While it can truthfully be said that the storyline has ties to today's state of affairs, what with the reality television and the media control, make no mistake about it: this is your typical Arnold movie. It's a bizarre coincidence, I have to admit; the current trend in reality television is that every show has to top the last one in terms of both shock value and how far they'll go, and how much further could you go than killing people live on television every night? However, a bizarre coincidence is all that it is: the main point of the film is to serve as a vehicle for Arnold's typical mixture of action and one-liners (he even slips in the infamous "I'll be back" at one point), and although the storyline is a little more deep than some of his other films, it's nothing to write home about. That's not necessarily a bad thing, mind you, but it should be pointed out for those of you who believe that this could be something more.

With that said, this was one of the better action films of Arnold's career. The storyline is interesting and actually has some substance to it, and the villains that he faces are also quite intriguing (with the exception of Dynamo, who went beyond laughable and towards stupid). Each one receives time to shine and each has their own special something, and although the viewer knows that Arnold will come out on top in the end, each one seemed to have some semblance of hope in their battles against him. It was also pretty entertaining to see both Mick Fleetwood and Dweezil Zappa in minor roles here, and Richard Dawson completely owns the scenes that he's in - what better role for a former game show host to play than that of a egotistical, self-serving game show host?

Overall, it's a fairly good movie if you're into Arnold's style of mindless action flicks.
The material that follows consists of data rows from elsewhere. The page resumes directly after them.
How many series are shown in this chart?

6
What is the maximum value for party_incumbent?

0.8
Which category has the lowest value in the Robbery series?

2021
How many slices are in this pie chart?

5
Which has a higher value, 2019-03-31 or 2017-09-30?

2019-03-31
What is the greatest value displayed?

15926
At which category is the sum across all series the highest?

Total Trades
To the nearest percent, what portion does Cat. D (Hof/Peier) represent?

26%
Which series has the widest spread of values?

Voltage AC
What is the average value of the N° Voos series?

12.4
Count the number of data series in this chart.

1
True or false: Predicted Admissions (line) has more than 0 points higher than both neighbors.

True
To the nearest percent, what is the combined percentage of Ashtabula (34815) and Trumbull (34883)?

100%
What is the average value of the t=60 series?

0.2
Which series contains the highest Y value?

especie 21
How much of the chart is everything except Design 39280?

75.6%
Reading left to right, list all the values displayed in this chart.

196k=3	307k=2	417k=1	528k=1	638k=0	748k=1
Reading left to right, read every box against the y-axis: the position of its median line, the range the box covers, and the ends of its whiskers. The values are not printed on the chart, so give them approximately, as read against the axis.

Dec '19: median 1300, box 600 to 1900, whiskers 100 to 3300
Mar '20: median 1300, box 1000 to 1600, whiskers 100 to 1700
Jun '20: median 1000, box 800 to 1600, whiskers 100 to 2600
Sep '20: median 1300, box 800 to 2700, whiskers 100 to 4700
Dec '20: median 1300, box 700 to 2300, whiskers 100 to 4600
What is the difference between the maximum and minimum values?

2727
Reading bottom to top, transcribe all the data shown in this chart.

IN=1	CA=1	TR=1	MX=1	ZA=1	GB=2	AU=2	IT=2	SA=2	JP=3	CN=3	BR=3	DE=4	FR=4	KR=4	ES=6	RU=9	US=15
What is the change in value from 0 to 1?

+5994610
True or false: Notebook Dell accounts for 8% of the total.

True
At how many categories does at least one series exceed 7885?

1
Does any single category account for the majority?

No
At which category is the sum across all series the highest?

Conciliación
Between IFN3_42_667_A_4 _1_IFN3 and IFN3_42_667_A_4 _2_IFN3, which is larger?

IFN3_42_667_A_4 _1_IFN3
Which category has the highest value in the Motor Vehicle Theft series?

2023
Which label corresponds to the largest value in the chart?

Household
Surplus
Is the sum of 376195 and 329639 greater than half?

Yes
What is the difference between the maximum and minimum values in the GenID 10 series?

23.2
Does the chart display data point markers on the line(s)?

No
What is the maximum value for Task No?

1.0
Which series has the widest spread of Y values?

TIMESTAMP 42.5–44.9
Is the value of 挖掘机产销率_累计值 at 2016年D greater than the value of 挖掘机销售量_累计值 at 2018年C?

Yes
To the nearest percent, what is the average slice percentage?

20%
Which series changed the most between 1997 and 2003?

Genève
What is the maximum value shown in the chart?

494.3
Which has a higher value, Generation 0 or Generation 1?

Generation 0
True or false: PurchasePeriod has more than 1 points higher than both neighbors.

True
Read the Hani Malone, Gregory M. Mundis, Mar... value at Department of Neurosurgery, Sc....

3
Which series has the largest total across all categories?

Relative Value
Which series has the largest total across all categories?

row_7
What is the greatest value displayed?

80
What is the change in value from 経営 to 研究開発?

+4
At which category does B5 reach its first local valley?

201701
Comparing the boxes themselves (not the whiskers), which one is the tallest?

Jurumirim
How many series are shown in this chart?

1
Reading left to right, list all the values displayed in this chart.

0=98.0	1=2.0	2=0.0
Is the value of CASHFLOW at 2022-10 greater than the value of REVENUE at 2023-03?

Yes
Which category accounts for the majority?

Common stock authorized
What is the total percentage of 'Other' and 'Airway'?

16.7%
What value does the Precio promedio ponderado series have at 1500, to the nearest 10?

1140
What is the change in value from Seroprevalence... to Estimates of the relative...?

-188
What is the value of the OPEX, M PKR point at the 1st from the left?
There's plenty of action, explosions, one-liners, and shoot-outs, and there's actually a somewhat-original storyline (courtesy of Stephen King, no less) to tie it all together. It won't change your opinion on the governator's career in Hollywood and it's not something you'll want to rush out to purchase, but it's pretty good for what it is. 7/10.
Crispy #1: Crispy - added 02/05/2007, 11:20 PM
haha this movie is so great. Also, a source of an inside joke between me and my friends. His line. "You can eat that contract, but I hope you leave enough room for my fist, because I'm going to punch you in the stomach and break your god damned spine!"
Crispy #2: Crispy - added 02/05/2007, 11:34 PM
Oh completely forgot to mention. This is "based" on the Stephen King book in name and general GENERAL concept only. In the book, he's just an average joe who signed onto the game for the money to pay for his kid's medical care. Plus he can hide anywhere in the country, not just in their arena
grain of sand #3: grain of sand - added 02/11/2007, 04:29 PM
I wonder if this has anything to do with that superNES game 'smash tv'?
I like this movie, good little concept and I always kinda wished it was a real thing.